How many lines of the items below contain the word "series"? Reply with the number alone.

▶ Exercise data
===============

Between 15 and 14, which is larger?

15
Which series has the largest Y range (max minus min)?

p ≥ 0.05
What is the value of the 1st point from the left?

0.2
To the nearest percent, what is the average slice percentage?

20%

===============

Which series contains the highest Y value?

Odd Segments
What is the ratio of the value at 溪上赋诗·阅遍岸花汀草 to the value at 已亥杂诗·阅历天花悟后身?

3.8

===============

▶ Solution
2